Disease severity associations
The scientists also identified an association at a specific locus on chr3p21.31, with disease severity. It was identified across all the phenotypes but was particularly strong and had the lowest p value in phenotypes relating to respiratory symptoms. "This region includes several different genes (SLC6A20, LZFTL1, CCR9, CXCR6, XCR1, and FYCO1). Some play a role in the immune response to infection in the lungs. The gene SLC6A20, may play a role in the expression of the angiotensin converting enzyme 2 (ACE2) protein which in turn could lead to greater viral uptake," 23andMe said in a press release. The scientists note that the majority of the support for this association arises from the European population, which most probably relates to the size of this population in the cohort of the study.

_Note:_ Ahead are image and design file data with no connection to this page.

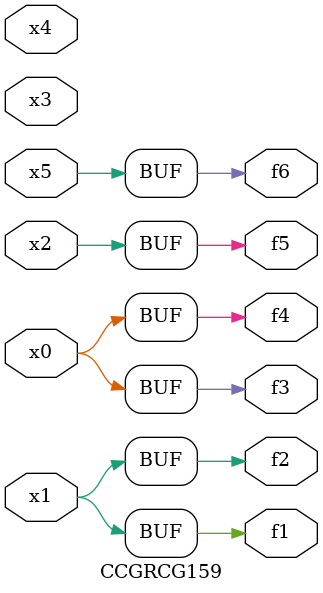
<source format=v>
module CCGRCG159(
	input x0, x1, x2, x3, x4, x5,
	output f1, f2, f3, f4, f5, f6
);
	assign f1 = x1;
	assign f2 = x1;
	assign f3 = x0;
	assign f4 = x0;
	assign f5 = x2;
	assign f6 = x5;
endmodule

</source>
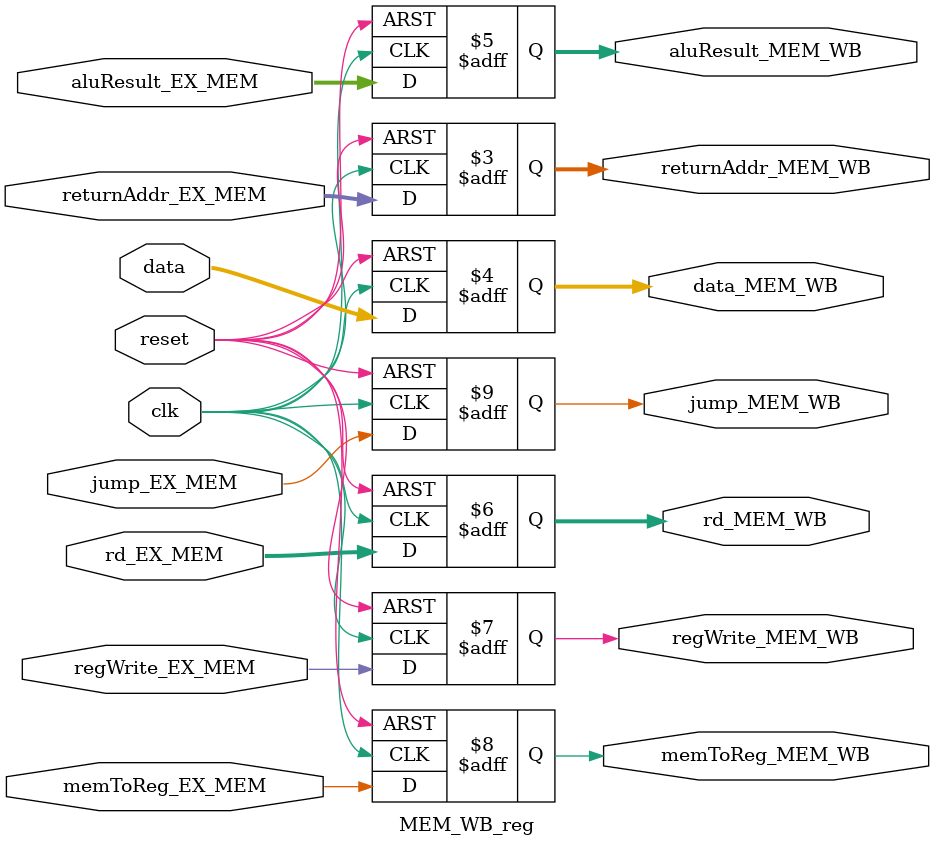
<source format=v>
`timescale 1ns / 1ps

module MEM_WB_reg(returnAddr_MEM_WB,regWrite_MEM_WB,memToReg_MEM_WB,
              data_MEM_WB,aluResult_MEM_WB,rd_MEM_WB,jump_MEM_WB,
              regWrite_EX_MEM,memToReg_EX_MEM,data,aluResult_EX_MEM, 
              rd_EX_MEM,jump_EX_MEM,returnAddr_EX_MEM,clk,reset);
output reg [31:0] returnAddr_MEM_WB,data_MEM_WB,aluResult_MEM_WB;
output reg [4:0] rd_MEM_WB;
output reg regWrite_MEM_WB,memToReg_MEM_WB,jump_MEM_WB;
input [31:0] returnAddr_EX_MEM,data,aluResult_EX_MEM;
input [4:0] rd_EX_MEM;
input regWrite_EX_MEM,memToReg_EX_MEM,jump_EX_MEM,clk,reset;

always@(posedge clk, negedge reset)
begin
if(reset==0) 
    begin 
        returnAddr_MEM_WB = 0;
        regWrite_MEM_WB = 0;
        memToReg_MEM_WB = 0;
        data_MEM_WB = 0;
        aluResult_MEM_WB = 0;
        rd_MEM_WB = 0;
        jump_MEM_WB = 0;
    end
             
else
    begin 
        returnAddr_MEM_WB = returnAddr_EX_MEM;
        regWrite_MEM_WB = regWrite_EX_MEM;
        memToReg_MEM_WB = memToReg_EX_MEM;
        data_MEM_WB = data;
        aluResult_MEM_WB = aluResult_EX_MEM;
        rd_MEM_WB = rd_EX_MEM;
        jump_MEM_WB = jump_EX_MEM;
    end
end

endmodule

</source>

In addition to the genetic associations identified in the study, 23andMe also discovered other interesting associations from the data. It is known that racial and ethnic disparities exist with regards to the impact of COVID-19 infection, as documented by the Centers for Disease Control and Prevention. The data here emphasizes this disparity. "Our data showed that Black research participants were 83% more likely to be hospitalized with COVID-19 compared to European respondents after adjustment for age, sex, socioeconomic status, body mass index, and a pre-existing condition," the company said in a press release.
Gender, age, and underlying health conditions also present as risk factors for hospitalization according to the analysis. "23andMe’s researchers also found other risk factors for hospitalization noting that men required hospitalization more often than women. The same for those who were older and poorer. In addition, 23andMe found that certain underlying chronic health conditions like obesity and Type 2 diabetes significantly increased the risk for hospitalization for COVID-19. Being overweight increased the risk for hospitalization by about 34 percent over those with normal body mass index," 23andMe scientists added.
Scientists take to Twitter to discuss the findings
The data has been released in preprint form, meaning it is yet to undergo peer review. However, scientists have already taken to platforms such as Twitter to interact and discuss the findings.
In a press release, 23andMe acknowledged that the research would not have be possible without the contribution of data from the participants. As for next steps, the study is still open for recruitment, and the company is in the process of disseminating the data to the wider scientific community: "We are now sharing these findings through a full-set of de-identified summary statistics that will be made available to qualified investigators. Those investigators will have to enter into an agreement with 23andMe to protect participant confidentiality."
Shelton JF, Shastri AJ, Ye C, et al. Trans-ethnic analysis reveals genetic and non-genetic associations with COVID-19 susceptibility and severity. medRxiv. 2020. doi:10.1101/2020.09.04.20188318.